Denis Ferrand, le directeur général de Coe-Rexecode, était l'invité de Stéphane Soumier dans Good morning business, ce mardi 14 avril.

Denis Ferrand, le directeur général de Coe-Rexecode, était l'invité de Stéphane Soumier dans Good morning business, ce mardi 14 avril. - BFM Business

En ce jour d'entrée en vigueur de la principale mesure destinée à relancer l'investissement des entreprises, Denis Ferrand, le directeur général de Coe-Rexecode, a mis en doute l'efficacité du dispositif.

La principale mesure annoncée par le gouvernement pour relancer l'investissement dans les entreprises entre en vigueur ce 14 avril. Le suramortissement va permettre aux entreprises de déduire 40% de plus que ce que leur coûte leur machine. Pour quel impact? L'institut COE Rexecode insiste pour dire que la mesure va dans le bon sens, mais qu'elle risque d'être très insuffisante. 

Son directeur général, Denis Ferrand, sur BFM Business ce mardi, désigne ainsi une mesure "cosmétique", appliquée à ce qui constitue le "chaînon manquant de notre reprise". "Le pétrole nous a donné un bol d'air, une impulsion en termes de pouvoir d'achat, que l'on retrouve dans la consommation, qui est bien repartie. En revanche, le poste de dépense qui n'a pas du tout embrayé est celui de l'investissement".

Alors certes, il reconnaît au gouvernement une certaine "créativité fiscale". Mais Denis Ferrand regrette les trop nombreuses "incertitudes" qui persistent, "par exemple sur le périmètre de la mesure. Quels sont les investissements concernés?".

Encore faut-il payer des impôts

Il espère néanmoins un "effet d'annonce important de stimulation des investissements". La mesure va coûter "2,5 milliards d'euros décaissés par l'Etat, et encaissés par les entreprises sous forme de moins d'impôts à payer sur les bénéfices. Puisque plus d'amortissement, c'est moins de résultats, nets donc moins d'impôts".

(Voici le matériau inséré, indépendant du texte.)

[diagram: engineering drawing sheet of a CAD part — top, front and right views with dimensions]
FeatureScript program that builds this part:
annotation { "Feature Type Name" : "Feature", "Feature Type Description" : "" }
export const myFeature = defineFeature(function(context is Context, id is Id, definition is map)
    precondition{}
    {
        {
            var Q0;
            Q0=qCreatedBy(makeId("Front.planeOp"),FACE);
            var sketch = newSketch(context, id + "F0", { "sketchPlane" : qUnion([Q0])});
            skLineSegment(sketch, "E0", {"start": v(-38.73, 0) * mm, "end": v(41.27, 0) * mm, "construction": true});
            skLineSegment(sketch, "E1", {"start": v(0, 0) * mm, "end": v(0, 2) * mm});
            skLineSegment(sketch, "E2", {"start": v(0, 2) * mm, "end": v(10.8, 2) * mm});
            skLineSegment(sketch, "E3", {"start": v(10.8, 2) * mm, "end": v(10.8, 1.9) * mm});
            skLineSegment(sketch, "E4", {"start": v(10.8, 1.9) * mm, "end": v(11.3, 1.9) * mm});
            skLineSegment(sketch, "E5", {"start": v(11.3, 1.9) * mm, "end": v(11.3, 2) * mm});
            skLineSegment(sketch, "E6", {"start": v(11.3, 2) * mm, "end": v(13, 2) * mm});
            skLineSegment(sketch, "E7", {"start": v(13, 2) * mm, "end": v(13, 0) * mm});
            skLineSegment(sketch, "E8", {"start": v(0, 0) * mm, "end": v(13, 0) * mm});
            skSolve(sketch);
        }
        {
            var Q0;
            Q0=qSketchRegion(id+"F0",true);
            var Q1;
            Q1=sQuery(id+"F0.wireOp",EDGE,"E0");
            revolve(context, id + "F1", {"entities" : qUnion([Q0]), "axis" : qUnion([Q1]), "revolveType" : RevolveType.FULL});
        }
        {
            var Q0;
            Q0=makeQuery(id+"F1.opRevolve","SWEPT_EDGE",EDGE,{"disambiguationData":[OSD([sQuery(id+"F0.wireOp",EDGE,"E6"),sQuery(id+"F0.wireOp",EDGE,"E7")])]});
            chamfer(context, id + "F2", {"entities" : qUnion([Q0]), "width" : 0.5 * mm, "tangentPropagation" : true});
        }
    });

Mais le directeur général de COE Rexecode rappelle que la mesure n'est pas aussi avantageuse qu'il y paraît, notamment parce que "l'effort fiscal va être lissé sur toute la durée de l'investissement". Imaginons que l'entreprise choisit de faire un investissement sur cinq ans. Alors le suramortissement sera lissé sur cinq ans. Dès lors, l'effort n'est plus de 2,5 milliards mais de 500 millions d'euros par an. Soit "0,2% du résultat net des entreprises, et 0,2% du montant total de leurs investissements", souligne Denis Ferrand. Et puis "encore faut-il payer des impôts pour en bénéficier" pointe-t-il.

Le numérique pas concerné

En outre, l'équipement en infrastructures numérique ne fait pas partie des types d'investissement concernés par cette mesure. "Actuellement, la mesure cible très clairement les équipements industriels, type machine-outil".

En somme, la seule chose à retenir de cette mesure est son "message", selon le directeur du cabinet d'analyse: "soutenons l'investissement, seul moyen de transformer le rebond de croissance que l'on connaît actuellement en une véritable reprise". Mais "n'en attendons pas monts et merveilles, n'attendons pas d'une seule mesure qu'elle soit le catalyseur d'une reprise". 

N.G.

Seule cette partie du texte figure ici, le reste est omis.